By Melinda Munson

As of Sept. 7, a preliminary injunction prohibits the use of the Dyea Cabin “until further order of the court or until such time as the Dyea Cabin is properly permitted, whichever may occur first.” 

The injunction is the result of a lawsuit brought against the Municipality of Skagway by Fred and Kathy Hosford in June. Owners of the Chilkoot Trail Outpost, a full-service cabin rental facility with wi-fi and a restaurant, the Hosfords started protesting in February that the nearby Dyea Cabin, erected on the municipal campground, would interfere with their business. 

The dry cabin, built last fall with CARES funds, was intended for a Dyea Campground host. On June 3, the assembly ruled that a host would occupy the cabin from April 15 to Oct. 15, with Skagway residents having access to free overnight usage during the off season. 

The injunctions reads: “The Hosfords assert that (1) Skagway constructed its Dyea Cabin illegally by failing to obtain a conditional use permit or building permit as required under Title 15 and 19 of the SMC (Skagway Municipal Code) and that (2) Skagway illegally rented the cabin out without first obtaining a conditional use permit, in direct violation of the DFMP (Dyea Flats management Plan).”

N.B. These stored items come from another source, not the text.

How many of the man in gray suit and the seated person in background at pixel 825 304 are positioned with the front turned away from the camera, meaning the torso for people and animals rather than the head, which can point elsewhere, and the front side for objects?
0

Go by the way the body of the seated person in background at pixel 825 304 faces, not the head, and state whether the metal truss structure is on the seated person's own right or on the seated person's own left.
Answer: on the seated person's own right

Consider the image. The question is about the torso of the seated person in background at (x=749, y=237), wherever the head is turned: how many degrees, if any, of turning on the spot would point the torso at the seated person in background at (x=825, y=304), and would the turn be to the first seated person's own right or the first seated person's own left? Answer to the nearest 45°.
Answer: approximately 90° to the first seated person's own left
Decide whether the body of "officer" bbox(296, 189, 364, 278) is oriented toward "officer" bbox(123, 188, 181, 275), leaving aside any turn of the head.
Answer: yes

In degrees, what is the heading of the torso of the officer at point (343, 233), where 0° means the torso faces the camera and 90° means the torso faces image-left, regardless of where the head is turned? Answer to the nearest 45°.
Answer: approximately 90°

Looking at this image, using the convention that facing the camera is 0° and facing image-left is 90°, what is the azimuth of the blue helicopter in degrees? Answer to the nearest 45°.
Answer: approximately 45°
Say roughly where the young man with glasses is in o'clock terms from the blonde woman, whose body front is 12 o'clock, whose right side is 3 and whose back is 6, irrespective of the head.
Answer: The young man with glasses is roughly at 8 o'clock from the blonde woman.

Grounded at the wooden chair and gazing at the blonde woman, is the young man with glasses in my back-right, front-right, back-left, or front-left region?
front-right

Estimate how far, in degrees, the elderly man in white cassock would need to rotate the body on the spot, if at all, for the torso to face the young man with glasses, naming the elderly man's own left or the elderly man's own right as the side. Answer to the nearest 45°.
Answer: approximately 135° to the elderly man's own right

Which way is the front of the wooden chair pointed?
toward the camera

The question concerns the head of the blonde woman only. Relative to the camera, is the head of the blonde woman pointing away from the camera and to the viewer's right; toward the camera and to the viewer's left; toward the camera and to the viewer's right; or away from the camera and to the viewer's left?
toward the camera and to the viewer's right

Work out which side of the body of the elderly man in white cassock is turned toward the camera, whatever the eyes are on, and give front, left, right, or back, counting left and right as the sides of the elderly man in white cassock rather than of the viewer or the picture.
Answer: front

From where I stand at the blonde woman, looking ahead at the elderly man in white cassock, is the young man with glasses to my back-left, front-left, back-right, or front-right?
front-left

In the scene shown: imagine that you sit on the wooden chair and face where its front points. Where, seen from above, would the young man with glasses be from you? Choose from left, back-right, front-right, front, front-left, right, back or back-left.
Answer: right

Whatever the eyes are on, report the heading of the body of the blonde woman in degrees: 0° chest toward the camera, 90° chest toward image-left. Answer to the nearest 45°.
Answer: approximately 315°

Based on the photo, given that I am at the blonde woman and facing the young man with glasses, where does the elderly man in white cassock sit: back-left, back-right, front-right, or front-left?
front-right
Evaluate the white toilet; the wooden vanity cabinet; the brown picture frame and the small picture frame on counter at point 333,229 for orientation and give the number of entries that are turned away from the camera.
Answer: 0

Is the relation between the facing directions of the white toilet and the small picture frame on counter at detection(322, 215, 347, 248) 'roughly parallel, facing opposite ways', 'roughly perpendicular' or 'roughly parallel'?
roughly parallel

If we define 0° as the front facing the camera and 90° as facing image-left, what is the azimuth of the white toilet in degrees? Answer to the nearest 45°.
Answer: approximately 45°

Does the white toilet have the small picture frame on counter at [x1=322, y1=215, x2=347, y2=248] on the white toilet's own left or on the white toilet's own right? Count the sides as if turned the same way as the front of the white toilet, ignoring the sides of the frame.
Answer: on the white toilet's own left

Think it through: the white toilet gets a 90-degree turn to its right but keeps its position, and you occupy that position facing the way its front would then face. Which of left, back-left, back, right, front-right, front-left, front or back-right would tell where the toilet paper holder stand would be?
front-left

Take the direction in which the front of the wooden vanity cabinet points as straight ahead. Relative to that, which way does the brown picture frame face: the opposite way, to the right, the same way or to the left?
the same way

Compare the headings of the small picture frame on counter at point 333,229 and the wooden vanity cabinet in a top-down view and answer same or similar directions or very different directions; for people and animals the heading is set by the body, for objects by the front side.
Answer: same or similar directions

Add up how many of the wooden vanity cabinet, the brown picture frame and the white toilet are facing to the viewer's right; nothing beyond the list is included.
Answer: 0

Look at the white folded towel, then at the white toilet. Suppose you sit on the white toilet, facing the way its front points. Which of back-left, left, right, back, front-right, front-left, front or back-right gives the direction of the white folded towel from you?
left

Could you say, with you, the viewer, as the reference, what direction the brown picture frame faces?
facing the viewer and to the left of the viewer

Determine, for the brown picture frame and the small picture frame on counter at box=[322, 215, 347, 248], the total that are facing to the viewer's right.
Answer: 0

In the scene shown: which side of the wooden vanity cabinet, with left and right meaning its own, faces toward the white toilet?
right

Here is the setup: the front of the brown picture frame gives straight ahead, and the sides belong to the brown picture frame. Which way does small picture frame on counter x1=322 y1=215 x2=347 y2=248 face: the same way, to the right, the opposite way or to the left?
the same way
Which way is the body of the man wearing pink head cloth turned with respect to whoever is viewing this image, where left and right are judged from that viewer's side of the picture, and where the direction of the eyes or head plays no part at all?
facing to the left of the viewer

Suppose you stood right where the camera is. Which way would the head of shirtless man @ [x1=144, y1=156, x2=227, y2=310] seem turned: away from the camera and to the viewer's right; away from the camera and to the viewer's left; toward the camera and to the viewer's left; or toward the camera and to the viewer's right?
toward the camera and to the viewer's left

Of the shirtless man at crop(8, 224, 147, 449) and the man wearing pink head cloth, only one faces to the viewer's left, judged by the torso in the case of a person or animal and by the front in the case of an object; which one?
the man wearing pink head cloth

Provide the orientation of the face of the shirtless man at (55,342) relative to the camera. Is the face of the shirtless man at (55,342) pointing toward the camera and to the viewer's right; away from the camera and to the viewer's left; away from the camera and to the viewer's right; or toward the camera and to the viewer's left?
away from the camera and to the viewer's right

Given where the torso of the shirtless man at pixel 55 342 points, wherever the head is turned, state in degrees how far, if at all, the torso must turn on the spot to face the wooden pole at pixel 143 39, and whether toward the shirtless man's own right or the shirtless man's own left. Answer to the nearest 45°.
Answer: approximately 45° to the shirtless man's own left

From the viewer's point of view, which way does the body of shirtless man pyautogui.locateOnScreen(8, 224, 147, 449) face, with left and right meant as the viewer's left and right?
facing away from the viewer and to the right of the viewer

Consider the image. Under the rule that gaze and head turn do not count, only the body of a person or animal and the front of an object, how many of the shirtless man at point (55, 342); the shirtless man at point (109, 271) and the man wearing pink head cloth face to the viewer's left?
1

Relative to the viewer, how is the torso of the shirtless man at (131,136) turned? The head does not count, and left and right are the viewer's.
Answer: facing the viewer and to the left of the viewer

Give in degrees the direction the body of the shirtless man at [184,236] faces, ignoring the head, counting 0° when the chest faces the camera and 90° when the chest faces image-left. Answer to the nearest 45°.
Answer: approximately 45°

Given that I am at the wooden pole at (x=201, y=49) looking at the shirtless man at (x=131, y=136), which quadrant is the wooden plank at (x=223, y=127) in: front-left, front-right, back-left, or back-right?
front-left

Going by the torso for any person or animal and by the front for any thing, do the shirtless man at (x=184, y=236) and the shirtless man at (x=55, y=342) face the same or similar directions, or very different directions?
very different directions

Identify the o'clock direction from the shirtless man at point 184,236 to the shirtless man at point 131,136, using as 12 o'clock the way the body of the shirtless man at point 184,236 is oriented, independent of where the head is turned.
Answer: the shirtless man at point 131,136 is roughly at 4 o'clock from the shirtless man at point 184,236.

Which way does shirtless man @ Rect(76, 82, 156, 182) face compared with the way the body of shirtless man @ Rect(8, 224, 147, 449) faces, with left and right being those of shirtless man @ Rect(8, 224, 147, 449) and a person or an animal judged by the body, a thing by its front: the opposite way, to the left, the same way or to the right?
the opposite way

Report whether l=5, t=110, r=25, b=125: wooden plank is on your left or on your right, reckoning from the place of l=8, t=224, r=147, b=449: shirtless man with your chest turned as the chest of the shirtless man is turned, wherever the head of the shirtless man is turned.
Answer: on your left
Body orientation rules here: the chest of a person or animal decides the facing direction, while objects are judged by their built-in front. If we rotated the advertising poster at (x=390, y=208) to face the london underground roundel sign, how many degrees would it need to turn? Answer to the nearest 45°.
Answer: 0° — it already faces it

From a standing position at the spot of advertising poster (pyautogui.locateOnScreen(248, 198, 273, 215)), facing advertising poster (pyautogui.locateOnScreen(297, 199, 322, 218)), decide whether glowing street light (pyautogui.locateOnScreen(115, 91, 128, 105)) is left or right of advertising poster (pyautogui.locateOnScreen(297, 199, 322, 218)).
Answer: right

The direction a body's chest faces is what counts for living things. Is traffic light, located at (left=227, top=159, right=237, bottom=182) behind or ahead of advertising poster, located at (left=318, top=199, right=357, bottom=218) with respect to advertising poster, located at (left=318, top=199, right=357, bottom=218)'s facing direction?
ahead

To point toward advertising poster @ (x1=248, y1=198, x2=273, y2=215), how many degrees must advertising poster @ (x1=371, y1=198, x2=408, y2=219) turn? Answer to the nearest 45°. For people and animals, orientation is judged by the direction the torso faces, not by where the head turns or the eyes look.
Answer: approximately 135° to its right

According to the injunction, “Skagway does nothing to argue that it complied with the provisions of Title 15 and 19 of the SMC. Instead, it claims that those provisions simply do not apply. According to Skagway, only Title 16 of the SMC … applies to the area in which the Dyea Cabin sits.”

Alaska Superior Court Judge Daniel Schally issued the preliminary injunction (case number 1JU-21-664CI). The document states that the injunction was based on permitting and not on due process or economic competition.

Mayor Andrew Cremata read a prepared statement from the borough attorney at the Sept. 16 assembly meeting. 

“It is not unusual for a court to grant a preliminary injunction. This is not a final decision and does not mean that there will be a permanent injunction at the end of the case,” Cremata said.

The municipality plans to file a motion for reconsideration by Sept. 20, “because the municipality believes it did follow the proper permitting process under Title 16,” Cremata continued.

“Every citizen expects the government to follow the law,” said Stacey Stone, attorney for the Hosfords. “The court has simply confirmed that the government cannot ignore its own laws.”

As this year’s campground host opted to bring her own RV, the cabin was not being used for housing. It now sits empty.